TEXT BLOCK:
──────────────────────────────
2.             Cases where the court rejected the compensation claim because the statute of limitation was expired (consumer legislation, the non-compliance defect of the car becomes time-barred 26 months from the delivery of the car by the seller)

•               Tribunal of Trieste, October 7, 2022.

3.             Cases where the court rejected the compensation claim because there is no evidence of the suffered damage. For example, the depreciation of the car was not proven through an accredited market survey, or that the car lost its “Euro 5” qualification, or that the pollutant emissions reduced the vehicle’s performance. Note that in this case the judge decides NOT to use her power to make an equitable quantification of damages.

•               Justice of the peace of Rovigo, October 23, 2018, No. 606 – Tribunal of Rovigo, May 26, 2022, in the appeal stage.

4.             Cases where the court rejected the compensation claim for contract rescision and refund of the car’s price because VW’s repaired the cheating software on the car (legal ground – consumer legislation)

•               Tribunal of Trani, February 20, 2018, confirmed by Bari Appeals Court, February 4, 2021.


Let’s now move to the Italian Class Action proceedings (legal ground – consumer legislation, art. 140 bis consumer code):

A) Admissibility proceedings: – 1st instance Court of Venice: May 25, 2017;   – 2nd instance: Court of Appeal of Venice: November 3, 2017

The Italian class action has a similar admissibility phase to the United States, and we have opt-in to aggregate the class, which took place in the 1st instance Court of Venice on May 25, 2017, and in the 2nd instance at the Court of Appeal of Venice on November 3, 2017, where the class action has been admitted, and the class certified with a total of 72,286 class members, which is more than 10% of the entire potential pool (600,000 vehicles involved). Altroconsumo, the consumers association who brought the action, did a good job with book building and making this the largest class action in Italy to these days.

B) After  admissibility

– The Tribunal (1st instance Tribunal of Venice: July 7, 2021) granted the consumers claims finding that VW’s behavior a violated consumer’s right to self-determination and constituted a tort, recognizing pecuniary damage for the plaintiff, calculated by the different price for the purchase of a formally Euro 5 but of a lower class vehicle

Regarding the quantum, as there is no specific legal provision for compensation (such as Disgorgement of profits), the Court, drawing on solutions adopted in various European Union countries regarding the Dieselgate (Specifically Spain and Germany), adopted a criterion of equitable damage liquidation. It set a uniform parameter at 15% of the average purchase price of the vehicles involved in Italy in the case, ordering Volkswagen to compensate €3,000.00 for each consumer

Furthermore, the Judge considered Volkswagen’s unfair commercial practice attributable to the crime of fraud in commerce under Article 515 of the Criminal Code, condemning VW to compensate for the non-pecuniary damage, an amount equivalent to 10% of pecuniary damage was recognized for each consumer (300 euros). A small note  of the 72.286 Class members, 8,100 were declared ineligible. Regarding Volkswagen’s strategy, they raised 46 different types of defences during the screening of individual class members’ subscriptions!!!). So 3.300 euro to about 64.000 consumers means around 200 million euro of total compensation: not bad!!!
──────────────────────────────
DIRECTIVE 1: Transcribe the records line by line, leaving out the pictures.
The text and the records have nothing to do with each other.

Recorded data:
──────────────────────────────
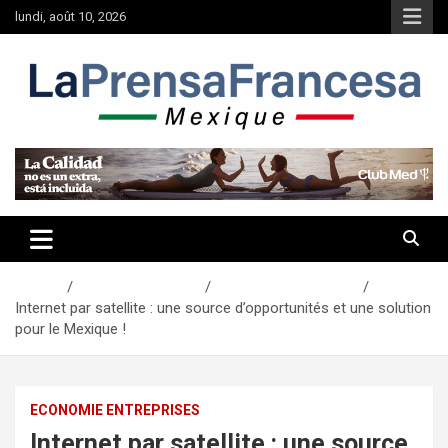
Aller
lundi, août 10, 2026
au
contenu
Accueil
Actualités Mexique
Economie Entreprises
Internet par satellite : une source d’opportunités et une solution
pour le Mexique !
ECONOMIE ENTREPRISES
Internet par satellite : une source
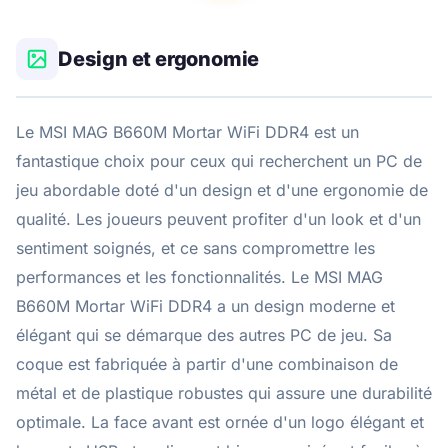
Design et ergonomie
Le MSI MAG B660M Mortar WiFi DDR4 est un
fantastique choix pour ceux qui recherchent un PC de
jeu abordable doté d'un design et d'une ergonomie de
qualité. Les joueurs peuvent profiter d'un look et d'un
sentiment soignés, et ce sans compromettre les
performances et les fonctionnalités. Le MSI MAG
B660M Mortar WiFi DDR4 a un design moderne et
élégant qui se démarque des autres PC de jeu. Sa
coque est fabriquée à partir d'une combinaison de
métal et de plastique robustes qui assure une durabilité
optimale. La face avant est ornée d'un logo élégant et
──────────────────────────────
DIRECTIVE 2: In the text on the Volkswagen Dieselgate cases in Italy, how much did the Tribunal of Venice order Volkswagen to pay each consumer for pecuniary damage?

TASK RESPONSE 1:
Aller
lundi, août 10, 2026
au
contenu
Accueil
Actualités Mexique
Economie Entreprises
Internet par satellite : une source d’opportunités et une solution
pour le Mexique !
ECONOMIE ENTREPRISES
Internet par satellite : une source
Design et ergonomie
Le MSI MAG B660M Mortar WiFi DDR4 est un
fantastique choix pour ceux qui recherchent un PC de
jeu abordable doté d'un design et d'une ergonomie de
qualité. Les joueurs peuvent profiter d'un look et d'un
sentiment soignés, et ce sans compromettre les
performances et les fonctionnalités. Le MSI MAG
B660M Mortar WiFi DDR4 a un design moderne et
élégant qui se démarque des autres PC de jeu. Sa
coque est fabriquée à partir d'une combinaison de
métal et de plastique robustes qui assure une durabilité
optimale. La face avant est ornée d'un logo élégant et

TASK RESPONSE 2: €3,000.00 per consumer.